Aunque los secesionistas catalanes y los oponentes unionistas centran sus últimos esfuerzos en tomar posiciones respecto de la hipotética relación del principado con los Estados Miembros, sin la mediación española, a mí me cuesta entender por qué existe tanta fobia por ser solidario con las regiones colindantes y les resulta tan sugestivo mantener el lazo con pueblos de origen desigual y renta tan baja o menor que la de la otras comunidades autónomas. Supongo que los soberanistas de discurso parcial olvidan que los herederos de Robert Schuman hacen bandera de la cohesión y que el futuro de la Unión va hacia una Europa más fuerte y unida (¿les suena?), donde los pueblos que la conforman tendrán personalidad propia, pero un rigor presupuestario y normativo mayor que en la actualidad.

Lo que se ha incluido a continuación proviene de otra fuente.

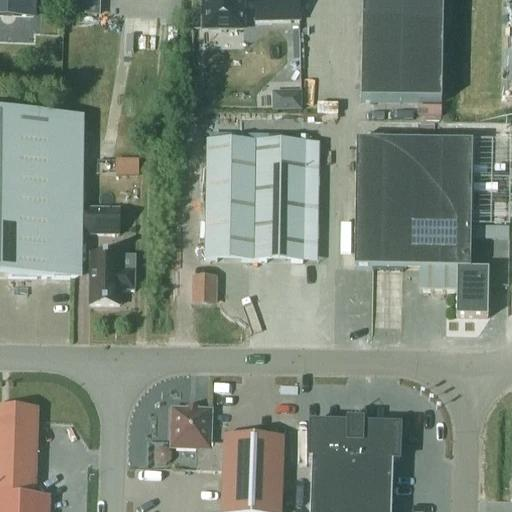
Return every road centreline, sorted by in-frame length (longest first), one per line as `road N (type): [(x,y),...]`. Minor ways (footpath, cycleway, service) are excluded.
road 1 (unclassified): [(464,371),(114,367)]
road 2 (unclassified): [(110,511),(114,367)]
road 3 (unclassified): [(462,511),(464,371)]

Será que siempre me ha parecido una falacia el tema de las balanzas fiscales y la tentación castiza de asemejarse al rico, olvidando que los hay peores que tú. Cataluña, dentro y fuera de España, está poniendo en peligro su afinidad comercial y la comprensión del conjunto de los españoles y vale la pena que recuerden que Aragón les compra más que toda Francia. Diga lo que digan sus representantes, elegidos para gestionar bien los recursos disponibles no para quebrar el statu quo constitucional, son las empresas radicadas en ese territorio y los ciudadanos que tributan por su renta o patrimonio las que confieren un valor a la fiscalidad regional. Una situación que puede cambiar con la deslocalización, tan rápido como interesa al gran capital y de eso saben en esa esquina. De todos modos, si cunde el ejemplo de los mandatarios de la Generalitat y sus adláteres, todos los contribuyentes que aporten más que la media comenzarán a plantear su independencia, determinando su objeción fiscal o exigiendo que los servicios públicos que reciban sean mejores que los de aquellos cuya renta per cápita es menor. Es más, si el mapa de las cuatro provincias no se difumina en veguerías, debe tener en vilo a los dos millones de tarraconenses, leridanos y gerundenses cuando los cinco millones y medio de barceloneses exijan que la distribución del presupuesto “nacional” atienda preferentemente a quien más aporta, olvidando el principio de solidaridad y redistribución que justifican los impuestos comunes.

Confieso que, si fuera factible un referéndum en el que todos los españoles nos posicionemos sobre el futuro de Cataluña, no sé si resistiría la tentación de votar a favor de su aislamiento, porque la demagogia sobre su potencialidad, que ha calado en la opinión pública, solo puede romperla un baño de realidad, que siempre es más tozuda que los discursos populistas. A pesar del bofetón que supondría, del que algo tendríamos que aprender las demás regiones con ínfulas soberanistas, empiezo a dudar que la lección sirva de algo, visto lo visto en Grecia.